FROM HUFFPOST | JANUARY 16, 2006
Martin Luther King Day seems to have passed with even less than a whisper, which given today’s political culture is unsurprising. It’s difficult to envision a wider gulf between the principles that animated King and the civil rights movement, and the Beltway bandits of 2006. And not just King. Who today speaks, as John F. Kennedy did in June of 1963, of the pressing need for reform? Kennedy described civil rights as “a moral issue...as old as the Scriptures and as clear as the American Constitution,” he declared. What good is freedom, that president wondered, if an American citizen, whatever the color of his skin, “cannot eat lunch in a restaurant open to the public; if he cannot send his children to the best public schools available, if he cannot vote for the public officials who represent him?”

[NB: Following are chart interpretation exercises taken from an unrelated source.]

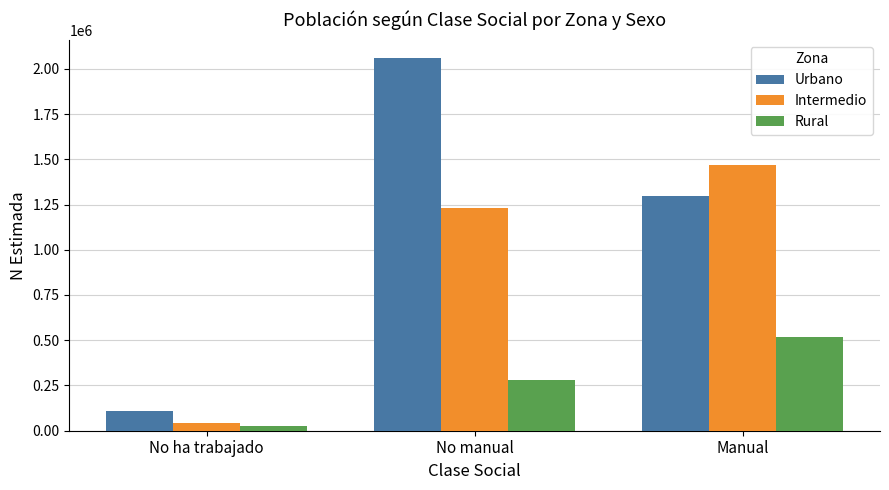

At which label does Rural reach its minimum?

No ha trabajado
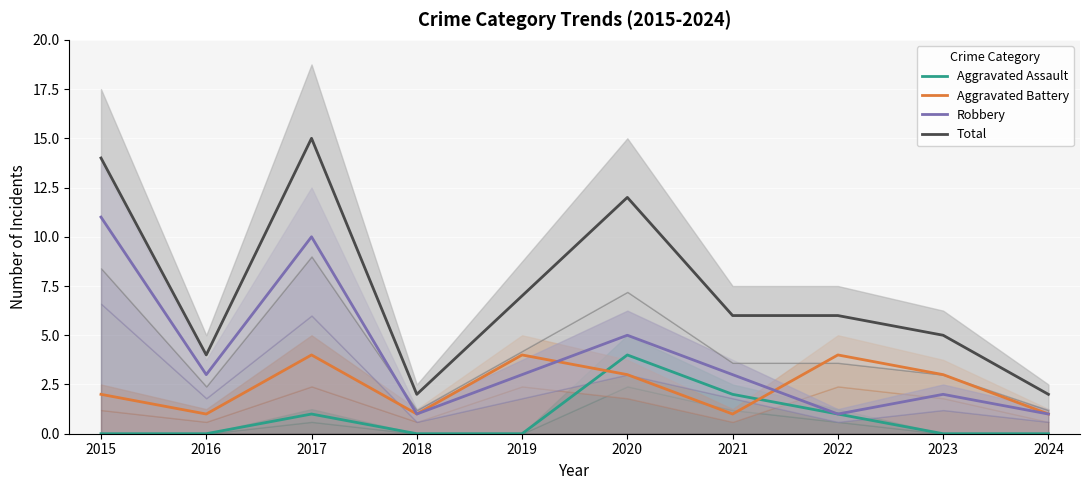

What are all the series names shown in the legend?

Aggravated Assault, Aggravated Battery, Robbery, Total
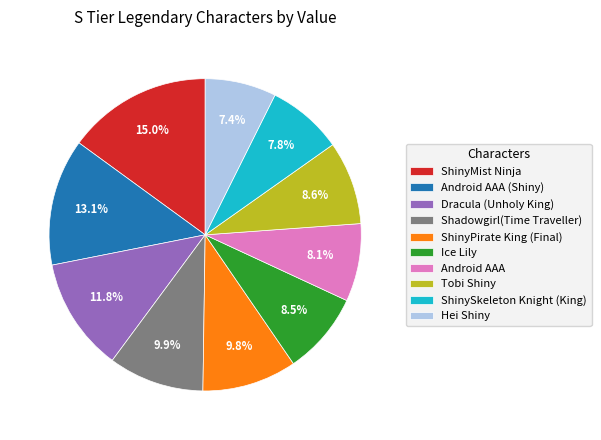

What percentage is NOT represented by Android AAA (Shiny)?

86.9%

Lyndon Johnson, assuming office after Kennedy’s assassination, picked up that mantle. “We have talked long enough in this country about equal rights. We have talked for one hundred years or more. It is time now to write the next chapter, and to write it in the books of law...to enact a civil rights law so that we can move forward to eliminate from this nation every trace of discrimination and oppression that is based upon race or color.” King represented the grass-roots movement that had struggled for decades, and he was met by politicians in Washington, from the south and north, from today’s red states and blue states, who may have been dragged to the altar but once there made good on the promise.
Those days, forty years ago, seem as distant as the American Revolution. It is, literally, inconceivable that someone with power in Washington today would embrace a grass-roots reform movement — one that is not motivated by fierce opposition to the legacy of the 1960s. But the point of remembering this history is it is conceivable, and sooner or later, the pendulum will swing. It always does.
American history has always been marked by extreme shifts from left to right, from political activism to apathy, from reform to corruption. Today is no different. The venality of the late 19th century Gilded Age, when political offices and judgeships went to the highest bidder and the idea of public service was nearly absent from political life, gave rise to the Progressive Era, which was one of the most significant periods of reform the country has ever known. But...it took decades for that movement to emerge as a dominant force. The easy corruption of the 1920s was only reversed after the pain of the Depression and the emergence of the New Deal. Actions beget reactions, but not without pain and struggle.
Contrary to the shrill rhetoric on all sides today, there is nothing particularly out of character about the present moment. Americans have never been as pure as we romantically remember. Johnson the civil rights reformer was also Johnson of the Tonkin Gulf resolution and the Vietnam War. Teddy Roosevelt the anti-trust crusader was also TR of the Big Stick and easy intervention in Latin America. Iraq is not our first invasion of a sovereign nation not sanctioned by the international community (anyone remember Panama and Noriega??) and until there is another military capable of challenging ours, not likely to be the last. Alito is not the first conservative, and hardly the least qualified who has been nominated and confirmed.
This isn’t a free ticket for passivity, and this too shall pass only because many, many people work to make that happen. But our history is a reminder that the apocalypse isn’t nigh, and that saying that it is doesn’t make it so. In fact, it prevents us from looking at who are and who we have been — always flawed, but often redeemed.